Cost concerns and a shortage of psychiatrists will force the closure of the last vestiges of Lawrence Memorial Hospital's mental health unit.
The shutdown will mean some senior citizens will be forced to seek treatment in hospitals in Topeka or Kansas City or, in some cases, one of the state-owned mental institutions.
LMH trustees Wednesday agreed to close the facility May 1 after learning only one psychiatrist was available to staff the unit. Hospital officials said that meant the physician would have to be on call 24 hours a day -- an impracticality.
"We're really helpless if we have only one psychiatrist to rely on," said Gene Meyer, LMH president and chief executive.
Since September the unit has been accepting only patients 65 and older. Before, the unit accepted all ages, but hospital officials changed the admissions policy based on staffing and cost concerns.
The idea that senior citizens will have to go out of town for some mental health treatments bothers some advocates.
"One of the definite concerns is that if you tell someone they need to go to Topeka or some other facility, they may be less willing to do that," said Ken McRae, a board member of the Bert Nash Community Mental Health Center. "It is difficult enough for people to seek mental health treatment. Any impediment that you add just makes that worse."

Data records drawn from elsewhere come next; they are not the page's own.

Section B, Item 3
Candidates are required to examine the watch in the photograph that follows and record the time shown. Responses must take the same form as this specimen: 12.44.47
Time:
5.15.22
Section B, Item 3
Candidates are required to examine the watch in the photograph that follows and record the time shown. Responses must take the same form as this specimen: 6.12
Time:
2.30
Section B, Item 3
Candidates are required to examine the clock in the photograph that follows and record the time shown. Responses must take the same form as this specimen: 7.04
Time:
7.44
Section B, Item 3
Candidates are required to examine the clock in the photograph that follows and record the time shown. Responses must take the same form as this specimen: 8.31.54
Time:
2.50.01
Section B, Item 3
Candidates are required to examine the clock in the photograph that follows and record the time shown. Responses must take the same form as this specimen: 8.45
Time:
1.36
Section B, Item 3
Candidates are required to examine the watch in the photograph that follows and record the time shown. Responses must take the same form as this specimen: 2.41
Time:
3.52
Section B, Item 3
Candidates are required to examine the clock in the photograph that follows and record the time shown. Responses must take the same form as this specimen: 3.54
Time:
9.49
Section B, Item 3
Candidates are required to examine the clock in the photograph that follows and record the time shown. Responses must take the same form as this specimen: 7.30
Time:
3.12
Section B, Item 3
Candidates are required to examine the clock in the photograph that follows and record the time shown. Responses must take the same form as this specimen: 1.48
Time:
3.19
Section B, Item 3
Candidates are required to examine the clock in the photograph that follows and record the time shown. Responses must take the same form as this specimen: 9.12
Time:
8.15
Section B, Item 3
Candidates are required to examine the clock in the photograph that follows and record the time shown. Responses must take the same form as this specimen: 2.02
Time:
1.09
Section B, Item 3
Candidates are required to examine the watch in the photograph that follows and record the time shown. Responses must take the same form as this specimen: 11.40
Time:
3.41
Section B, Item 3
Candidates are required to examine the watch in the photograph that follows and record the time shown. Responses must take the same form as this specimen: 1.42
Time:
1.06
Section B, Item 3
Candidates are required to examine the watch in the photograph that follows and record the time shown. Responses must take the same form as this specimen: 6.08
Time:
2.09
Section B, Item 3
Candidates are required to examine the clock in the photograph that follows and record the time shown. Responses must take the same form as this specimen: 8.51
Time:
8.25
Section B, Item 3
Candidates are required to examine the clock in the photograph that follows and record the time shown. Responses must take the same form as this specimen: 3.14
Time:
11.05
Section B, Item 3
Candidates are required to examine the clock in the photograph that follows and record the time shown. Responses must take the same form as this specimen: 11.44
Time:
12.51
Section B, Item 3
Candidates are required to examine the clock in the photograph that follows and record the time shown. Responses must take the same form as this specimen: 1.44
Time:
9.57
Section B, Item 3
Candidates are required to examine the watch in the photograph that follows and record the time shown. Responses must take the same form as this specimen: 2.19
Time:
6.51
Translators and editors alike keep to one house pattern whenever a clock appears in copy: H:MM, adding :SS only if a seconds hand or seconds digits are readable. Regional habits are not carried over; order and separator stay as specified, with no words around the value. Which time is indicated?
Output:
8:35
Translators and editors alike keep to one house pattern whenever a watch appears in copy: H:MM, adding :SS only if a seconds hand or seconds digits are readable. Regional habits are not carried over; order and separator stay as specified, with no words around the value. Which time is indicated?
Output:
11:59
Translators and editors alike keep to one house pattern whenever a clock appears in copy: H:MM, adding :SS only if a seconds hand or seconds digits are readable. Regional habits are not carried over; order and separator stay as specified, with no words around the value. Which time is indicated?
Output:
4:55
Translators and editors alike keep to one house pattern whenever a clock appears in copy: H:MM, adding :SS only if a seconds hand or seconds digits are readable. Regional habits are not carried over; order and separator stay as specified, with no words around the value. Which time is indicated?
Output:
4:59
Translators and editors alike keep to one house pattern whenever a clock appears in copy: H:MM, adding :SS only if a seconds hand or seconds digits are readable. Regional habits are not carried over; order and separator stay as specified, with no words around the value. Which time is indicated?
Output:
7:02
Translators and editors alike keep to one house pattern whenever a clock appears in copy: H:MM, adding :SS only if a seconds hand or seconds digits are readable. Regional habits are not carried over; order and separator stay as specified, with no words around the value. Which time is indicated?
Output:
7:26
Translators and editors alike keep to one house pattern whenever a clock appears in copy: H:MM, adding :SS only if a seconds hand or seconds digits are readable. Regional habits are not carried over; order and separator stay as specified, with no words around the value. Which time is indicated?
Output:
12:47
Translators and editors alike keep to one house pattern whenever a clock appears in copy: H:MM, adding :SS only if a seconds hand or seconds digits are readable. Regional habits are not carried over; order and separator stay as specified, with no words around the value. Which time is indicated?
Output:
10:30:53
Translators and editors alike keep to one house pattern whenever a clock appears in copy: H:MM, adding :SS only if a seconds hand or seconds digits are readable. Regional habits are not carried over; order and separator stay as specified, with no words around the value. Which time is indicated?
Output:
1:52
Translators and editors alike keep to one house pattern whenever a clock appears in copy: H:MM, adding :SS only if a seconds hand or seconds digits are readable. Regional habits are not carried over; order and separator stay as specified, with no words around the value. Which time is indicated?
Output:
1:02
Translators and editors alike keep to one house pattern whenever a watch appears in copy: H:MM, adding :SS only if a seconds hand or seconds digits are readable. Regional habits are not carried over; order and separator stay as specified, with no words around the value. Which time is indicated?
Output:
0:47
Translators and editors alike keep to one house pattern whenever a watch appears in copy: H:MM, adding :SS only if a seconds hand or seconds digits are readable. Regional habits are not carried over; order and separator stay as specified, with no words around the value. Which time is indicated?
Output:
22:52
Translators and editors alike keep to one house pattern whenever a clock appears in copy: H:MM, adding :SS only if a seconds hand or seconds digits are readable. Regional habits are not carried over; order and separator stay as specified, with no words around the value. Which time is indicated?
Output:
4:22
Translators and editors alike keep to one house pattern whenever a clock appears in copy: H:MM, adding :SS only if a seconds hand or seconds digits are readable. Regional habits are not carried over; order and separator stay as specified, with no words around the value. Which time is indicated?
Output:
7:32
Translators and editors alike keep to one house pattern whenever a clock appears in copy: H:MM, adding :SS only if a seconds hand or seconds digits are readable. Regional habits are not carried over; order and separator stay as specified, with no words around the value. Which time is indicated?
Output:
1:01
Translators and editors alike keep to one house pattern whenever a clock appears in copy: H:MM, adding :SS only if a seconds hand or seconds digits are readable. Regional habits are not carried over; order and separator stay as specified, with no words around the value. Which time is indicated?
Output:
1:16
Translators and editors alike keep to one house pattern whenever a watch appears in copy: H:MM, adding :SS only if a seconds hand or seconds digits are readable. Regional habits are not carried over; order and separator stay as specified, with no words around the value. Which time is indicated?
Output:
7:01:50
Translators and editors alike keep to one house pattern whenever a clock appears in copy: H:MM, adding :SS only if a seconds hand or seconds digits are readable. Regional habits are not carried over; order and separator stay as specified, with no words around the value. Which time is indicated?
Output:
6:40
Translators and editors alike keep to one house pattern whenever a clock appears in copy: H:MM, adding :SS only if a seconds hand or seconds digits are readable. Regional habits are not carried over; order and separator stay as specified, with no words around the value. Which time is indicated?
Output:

Meyer said LMH would try to minimize the effect on the community by creating a mental health consultation/liaison service that would provide mental health treatment to patients admitted to the hospital for other health needs but also required some treatment for mental health issues.
The mental health unit has been serving about four patients per day through the first three months of this year. Hospital officials said the unit needed five to six patients per day to be financially feasible. If the unit were to remain open, hospital officials projected it would lose about $7,500 in 2005, with the loss growing to about $330,000 in 2008.
The shortage of psychiatrists has been caused largely by the resignation of psychiatrists at Bert Nash. Their departure in September led to the decision by LMH to serve only patients 65 or older in the unit. Another psychiatrist's resignation in March factored into the decision to close the unit.
The psychiatrists have been replaced, but Meyer said most of the replacements are interested in providing only out-patient treatment because the state's reimbursement system makes that a more lucrative practice.
"It is economics," Meyer said. "Their practices benefit more from seeing patients in their office than in the hospital."
Trustees voted unanimously to close the unit, but several members expressed concern. Board member Dave Corliss questioned whether there was an effective plan in place by the hospital and Bert Nash to recruit psychiatrists to the area who would provide in-patient care.
"My concern is that we'll point to Bert Nash, and they'll point to us, and nobody will actually get an in-patient psychiatrist to this community," Corliss said.
The board agreed to seek a meeting this summer with Bert Nash officials to discuss the issue.